I am glad she has found some peace in her life through her faith, but I have a deep-seated mistrust of the fervently religious and organized religion. This is even more so after the recent events in California with Proposition 8 and the Mormon Church.

B-Sol said...

I've been more forgiving of Rice over the years than most. The first two vampire novels are unassailable masterworks. From there it gets dicey. Queen of the Damned is a letdown, but Tale of the Body Thief is excellent. Memnoch is a bit of a bore. Yet I loved Pandora, a later novel in the series that's often overlooked. I have a bunch of them that I've yet to read, but any newbie can't go wrong with Interview with the Vampire and The Vampire Lestat--they literally breathed new life into the subgenre, and so much that we have today--True Blood--for example, is informed by her.

Pax Romano said...

It would seem that this rebirth into xianity is something Rice had been dealing with for a long time. I seem to recall the vampires in her novels always looking for proof of god ... and in one of the novels, Lestat goes back in time and drinks the blood of the crucified Christ.

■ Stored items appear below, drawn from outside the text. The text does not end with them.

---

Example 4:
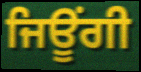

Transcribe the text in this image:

ਜਿਊਂਗੀ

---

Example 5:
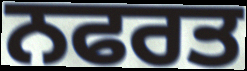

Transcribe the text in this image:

ਨਫਰਤ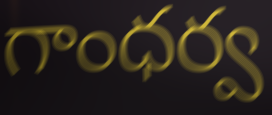
గాంధర్వ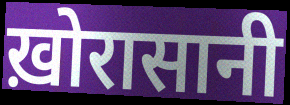
ख़ोरासानी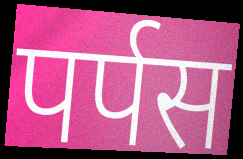
पर्पस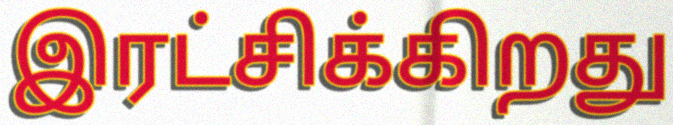
இரட்சிக்கிறது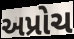
અપ્રોચ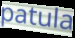
patula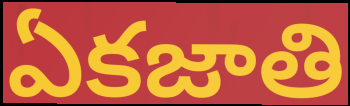
ఏకజాతి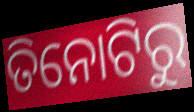
ତିନୋଟିରୁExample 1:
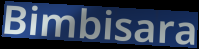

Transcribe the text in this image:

Bimbisara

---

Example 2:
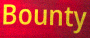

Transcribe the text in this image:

Bounty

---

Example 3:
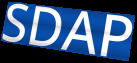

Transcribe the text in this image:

SDAP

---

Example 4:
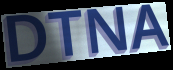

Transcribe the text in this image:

DTNA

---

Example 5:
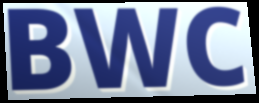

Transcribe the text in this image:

BWC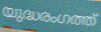
യുദ്ധരംഗത്ത്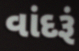
વાંદરૂંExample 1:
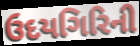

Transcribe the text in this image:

ઉદયગિરિની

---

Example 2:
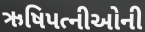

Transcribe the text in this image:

ઋષિપત્નીઓની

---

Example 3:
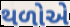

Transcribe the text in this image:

થળોએ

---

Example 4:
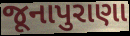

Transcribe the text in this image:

જૂનાપુરાણા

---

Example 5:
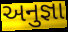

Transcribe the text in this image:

અનુજ્ઞા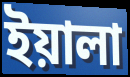
ইয়ালা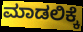
ಮಾಡಲಿಕ್ಕೆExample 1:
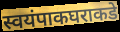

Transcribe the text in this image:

स्वयंपाकघराकडे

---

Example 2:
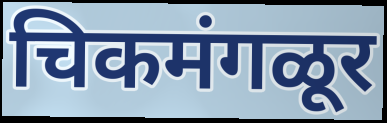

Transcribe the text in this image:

चिकमंगळूर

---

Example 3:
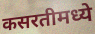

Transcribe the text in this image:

कसरतीमध्ये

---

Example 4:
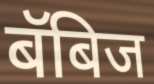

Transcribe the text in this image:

बॅबिज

And if memory serves, one of the other vampire novels concerns itself with the Shroud of Turin.

I think she's been heading in this direction for a long time.

AndyDecker said...

I read "Interview" some time before it got the later success and loved it, but after "Queen" I avoided her work.

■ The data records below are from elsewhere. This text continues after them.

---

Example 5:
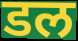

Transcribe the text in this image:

डलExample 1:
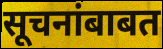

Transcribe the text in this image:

सूचनांबाबत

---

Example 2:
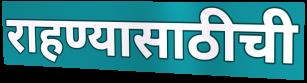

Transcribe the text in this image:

राहण्यासाठीची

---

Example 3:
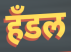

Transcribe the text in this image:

हॅंडल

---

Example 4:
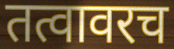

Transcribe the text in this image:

तत्वावरच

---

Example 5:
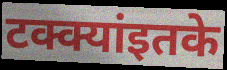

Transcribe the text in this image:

टक्क्यांइतके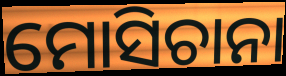
ମୋସିଚାନା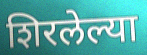
शिरलेल्या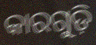
କାରଗୁଡ଼ି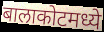
बालाकोटमध्येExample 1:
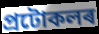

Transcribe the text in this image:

প্ৰটোকলৰ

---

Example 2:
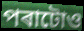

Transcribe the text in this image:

পৰাটোও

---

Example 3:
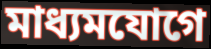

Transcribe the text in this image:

মাধ্যমযোগে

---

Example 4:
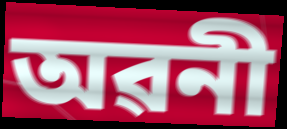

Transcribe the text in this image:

অৱনী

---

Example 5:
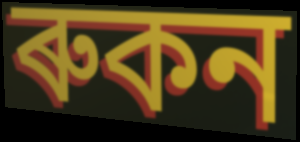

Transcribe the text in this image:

ৰুকনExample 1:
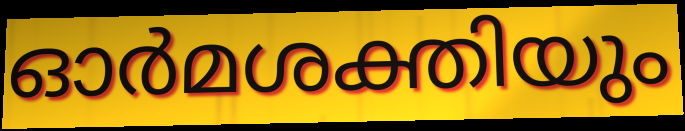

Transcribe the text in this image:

ഓർമശക്തിയും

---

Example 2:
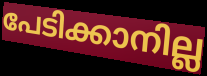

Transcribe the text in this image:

പേടിക്കാനില്ല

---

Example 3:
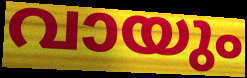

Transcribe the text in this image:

വായും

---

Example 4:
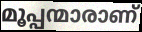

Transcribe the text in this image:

മൂപ്പന്മാരാണ്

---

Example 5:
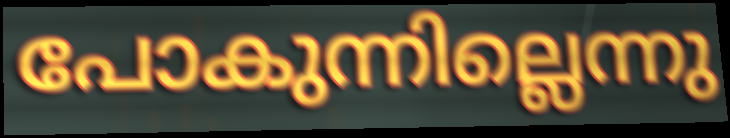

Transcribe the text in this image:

പോകുന്നില്ലെന്നുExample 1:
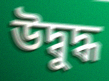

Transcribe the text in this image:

উদ্বুদ্ধ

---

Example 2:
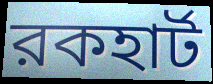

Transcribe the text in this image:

রকহার্ট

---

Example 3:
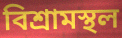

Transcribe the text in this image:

বিশ্রামস্থল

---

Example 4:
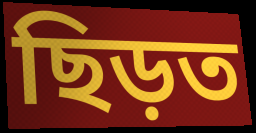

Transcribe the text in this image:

ছিড়ত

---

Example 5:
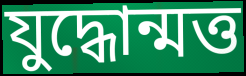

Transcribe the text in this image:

যুদ্ধোন্মত্তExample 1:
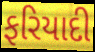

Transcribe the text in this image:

ફરિયાદી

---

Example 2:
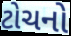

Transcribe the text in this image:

ટોચનો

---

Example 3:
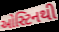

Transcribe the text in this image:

ઓસ્ટિનથી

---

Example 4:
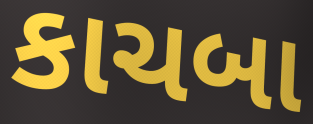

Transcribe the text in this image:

કાચબા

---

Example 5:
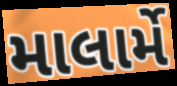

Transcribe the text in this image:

માલાર્મેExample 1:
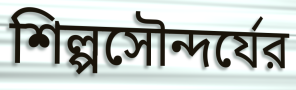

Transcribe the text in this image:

শিল্পসৌন্দর্যের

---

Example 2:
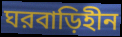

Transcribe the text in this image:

ঘরবাড়িহীন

Without a doubt she did a lot for the genre; but I never got why she was so interesting for a mainstream audience most of which would never read a normal horror novel.

B-Sol said...

Anne Rice deserves credit for reinventing the vampire genre for a whole new generation. Her books appealed to a mainstream readership because they weren't so much concerned with inspiring fear specifically as with inspiring raw emotion in general. In comic book terms, Interview with the Vampire was to the vampire genre what Frank Miller's The Dark Knight Returns was to superheroes. It deconstructed them in a way that made them more accessible to modern horror fans. It's a testament to her influence that even today, many works of vampire fiction still use her "template"--ironically, to the point that it's become a cliche.

Tom G said...

Much like Andy above me, I gave up after the third book. I thoroughly enjoyed the first two, but Queen of the Damned was such a mess that I lost interest in her work.

Interview came from her grief over the death of a child. Her religious fervor came from the death of her husband. I'm curious as to if she'll change yet again if she has another death in the family.

Anthony Hogg said...

I think the view of Rice's reconversion, as it were, was put in a bit of a harsh light.

So the woman found religion. Nothing wrong with that.

Works are products of artists in their current mindsets, influences, etc. This isn't always a good thing, of course. But it's not always a bad thing, either. If she wants to go from writing about vampires to Christianity, then that also reflects "where she's at" at the moment.

Regarding B-Sol's comment: "It's a testament to her influence that even today, many works of vampire fiction still use her "template"--ironically, to the point that it's become a cliche." It's not really that ironic at all. It's sort of human nature. After the publication of Bram Stoker's Dracula (1897), how often was that "template" adapted?

When something successful/highly influential/earth-shattering comes along, then it inevitably triggers off other artists/writers to follow suit. The same principle that trends run on.